[Opening Data section]
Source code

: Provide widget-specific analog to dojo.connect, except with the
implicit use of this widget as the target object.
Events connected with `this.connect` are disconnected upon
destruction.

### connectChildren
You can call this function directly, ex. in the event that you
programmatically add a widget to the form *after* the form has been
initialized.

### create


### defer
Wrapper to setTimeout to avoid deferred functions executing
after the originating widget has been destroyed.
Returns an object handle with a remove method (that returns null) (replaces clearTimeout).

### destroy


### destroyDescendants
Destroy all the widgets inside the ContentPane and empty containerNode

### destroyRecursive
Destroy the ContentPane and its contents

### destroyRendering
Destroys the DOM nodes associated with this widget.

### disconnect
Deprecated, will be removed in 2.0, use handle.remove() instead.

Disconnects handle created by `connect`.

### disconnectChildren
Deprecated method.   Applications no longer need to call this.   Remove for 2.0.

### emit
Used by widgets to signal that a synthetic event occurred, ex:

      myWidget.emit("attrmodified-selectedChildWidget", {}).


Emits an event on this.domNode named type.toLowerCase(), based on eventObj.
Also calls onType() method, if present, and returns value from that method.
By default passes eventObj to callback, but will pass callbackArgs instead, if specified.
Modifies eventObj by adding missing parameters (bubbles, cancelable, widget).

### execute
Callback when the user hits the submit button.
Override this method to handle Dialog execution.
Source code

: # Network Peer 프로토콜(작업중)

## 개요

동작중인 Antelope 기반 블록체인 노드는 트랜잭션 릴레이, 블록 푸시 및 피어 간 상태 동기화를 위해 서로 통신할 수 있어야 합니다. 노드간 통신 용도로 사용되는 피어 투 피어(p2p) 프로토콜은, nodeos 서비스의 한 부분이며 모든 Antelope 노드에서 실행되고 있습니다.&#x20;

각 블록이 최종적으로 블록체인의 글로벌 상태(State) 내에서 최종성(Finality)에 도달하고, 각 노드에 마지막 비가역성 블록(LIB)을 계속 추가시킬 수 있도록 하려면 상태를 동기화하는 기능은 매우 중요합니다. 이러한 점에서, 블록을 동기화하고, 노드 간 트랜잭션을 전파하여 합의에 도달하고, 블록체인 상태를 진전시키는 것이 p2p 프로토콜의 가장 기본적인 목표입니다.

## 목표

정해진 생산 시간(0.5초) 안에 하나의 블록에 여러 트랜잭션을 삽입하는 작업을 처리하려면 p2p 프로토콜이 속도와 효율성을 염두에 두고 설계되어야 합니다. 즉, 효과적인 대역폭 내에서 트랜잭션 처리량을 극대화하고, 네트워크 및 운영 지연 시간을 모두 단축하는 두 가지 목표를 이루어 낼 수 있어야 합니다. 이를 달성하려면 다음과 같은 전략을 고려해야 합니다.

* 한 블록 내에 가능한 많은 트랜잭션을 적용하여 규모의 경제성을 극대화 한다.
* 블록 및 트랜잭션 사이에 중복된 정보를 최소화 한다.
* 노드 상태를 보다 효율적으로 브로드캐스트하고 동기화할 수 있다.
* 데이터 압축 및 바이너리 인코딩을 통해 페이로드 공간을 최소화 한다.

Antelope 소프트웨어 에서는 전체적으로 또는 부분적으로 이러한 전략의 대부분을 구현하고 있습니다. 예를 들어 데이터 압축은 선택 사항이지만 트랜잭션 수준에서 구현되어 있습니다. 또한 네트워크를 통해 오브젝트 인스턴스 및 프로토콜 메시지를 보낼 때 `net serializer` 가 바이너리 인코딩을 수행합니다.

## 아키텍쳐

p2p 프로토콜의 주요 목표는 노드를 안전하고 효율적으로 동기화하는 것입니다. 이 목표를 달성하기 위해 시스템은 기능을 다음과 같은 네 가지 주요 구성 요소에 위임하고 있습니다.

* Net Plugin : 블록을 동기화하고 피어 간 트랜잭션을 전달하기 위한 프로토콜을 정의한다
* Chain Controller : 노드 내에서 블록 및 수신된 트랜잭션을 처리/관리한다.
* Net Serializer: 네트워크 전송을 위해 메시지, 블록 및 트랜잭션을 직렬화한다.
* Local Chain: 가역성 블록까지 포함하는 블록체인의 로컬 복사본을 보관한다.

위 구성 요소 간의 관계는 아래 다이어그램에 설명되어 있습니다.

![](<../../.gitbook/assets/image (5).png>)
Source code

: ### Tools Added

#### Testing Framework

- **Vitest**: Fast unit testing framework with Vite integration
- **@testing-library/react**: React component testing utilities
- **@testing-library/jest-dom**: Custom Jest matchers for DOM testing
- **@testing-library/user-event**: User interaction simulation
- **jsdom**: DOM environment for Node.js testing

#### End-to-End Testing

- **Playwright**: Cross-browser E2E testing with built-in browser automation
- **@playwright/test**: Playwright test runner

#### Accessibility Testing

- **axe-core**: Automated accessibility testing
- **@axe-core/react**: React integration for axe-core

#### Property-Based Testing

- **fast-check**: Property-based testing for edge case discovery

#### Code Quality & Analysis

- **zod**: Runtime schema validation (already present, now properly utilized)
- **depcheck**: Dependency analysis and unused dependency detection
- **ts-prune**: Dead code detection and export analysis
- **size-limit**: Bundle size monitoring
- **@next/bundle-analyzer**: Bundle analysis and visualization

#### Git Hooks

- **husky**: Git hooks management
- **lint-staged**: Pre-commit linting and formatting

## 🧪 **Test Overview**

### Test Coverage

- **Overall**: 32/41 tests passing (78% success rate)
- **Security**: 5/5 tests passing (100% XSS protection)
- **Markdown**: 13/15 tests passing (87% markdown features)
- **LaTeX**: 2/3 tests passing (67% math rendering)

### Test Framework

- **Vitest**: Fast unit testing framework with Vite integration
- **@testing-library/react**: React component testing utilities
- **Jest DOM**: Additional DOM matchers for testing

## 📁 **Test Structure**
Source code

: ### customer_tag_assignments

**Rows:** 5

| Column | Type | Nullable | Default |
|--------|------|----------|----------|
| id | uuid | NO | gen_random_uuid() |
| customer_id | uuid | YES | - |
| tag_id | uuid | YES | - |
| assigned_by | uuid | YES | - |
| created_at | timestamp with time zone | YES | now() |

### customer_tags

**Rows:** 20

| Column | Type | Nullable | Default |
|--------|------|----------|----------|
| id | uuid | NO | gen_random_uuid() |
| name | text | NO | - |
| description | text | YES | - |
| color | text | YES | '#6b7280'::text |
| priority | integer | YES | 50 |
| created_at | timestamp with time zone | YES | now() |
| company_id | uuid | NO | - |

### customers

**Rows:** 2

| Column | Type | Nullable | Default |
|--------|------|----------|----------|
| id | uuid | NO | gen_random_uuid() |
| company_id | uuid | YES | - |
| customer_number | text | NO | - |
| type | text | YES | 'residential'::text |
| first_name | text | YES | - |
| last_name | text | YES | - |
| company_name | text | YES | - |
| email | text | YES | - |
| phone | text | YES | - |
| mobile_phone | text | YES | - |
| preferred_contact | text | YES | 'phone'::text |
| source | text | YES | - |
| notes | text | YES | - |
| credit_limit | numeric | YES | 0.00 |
[Closing Data section]
#### [Work to complete]
Could you write out the lines from the line that contains "Antelope 소프트웨어 에서는" through the line that contains "#### Git Hooks" in these records, both included, exactly as they appear?

#### [Expected answer]
Antelope 소프트웨어 에서는 전체적으로 또는 부분적으로 이러한 전략의 대부분을 구현하고 있습니다. 예를 들어 데이터 압축은 선택 사항이지만 트랜잭션 수준에서 구현되어 있습니다. 또한 네트워크를 통해 오브젝트 인스턴스 및 프로토콜 메시지를 보낼 때 `net serializer` 가 바이너리 인코딩을 수행합니다.

## 아키텍쳐

p2p 프로토콜의 주요 목표는 노드를 안전하고 효율적으로 동기화하는 것입니다. 이 목표를 달성하기 위해 시스템은 기능을 다음과 같은 네 가지 주요 구성 요소에 위임하고 있습니다.

* Net Plugin : 블록을 동기화하고 피어 간 트랜잭션을 전달하기 위한 프로토콜을 정의한다
* Chain Controller : 노드 내에서 블록 및 수신된 트랜잭션을 처리/관리한다.
* Net Serializer: 네트워크 전송을 위해 메시지, 블록 및 트랜잭션을 직렬화한다.
* Local Chain: 가역성 블록까지 포함하는 블록체인의 로컬 복사본을 보관한다.

위 구성 요소 간의 관계는 아래 다이어그램에 설명되어 있습니다.

![](<../../.gitbook/assets/image (5).png>)
Source code

: ### Tools Added

#### Testing Framework

- **Vitest**: Fast unit testing framework with Vite integration
- **@testing-library/react**: React component testing utilities
- **@testing-library/jest-dom**: Custom Jest matchers for DOM testing
- **@testing-library/user-event**: User interaction simulation
- **jsdom**: DOM environment for Node.js testing

#### End-to-End Testing

- **Playwright**: Cross-browser E2E testing with built-in browser automation
- **@playwright/test**: Playwright test runner

#### Accessibility Testing

- **axe-core**: Automated accessibility testing
- **@axe-core/react**: React integration for axe-core

#### Property-Based Testing

- **fast-check**: Property-based testing for edge case discovery

#### Code Quality & Analysis

- **zod**: Runtime schema validation (already present, now properly utilized)
- **depcheck**: Dependency analysis and unused dependency detection
- **ts-prune**: Dead code detection and export analysis
- **size-limit**: Bundle size monitoring
- **@next/bundle-analyzer**: Bundle analysis and visualization

#### Git Hooks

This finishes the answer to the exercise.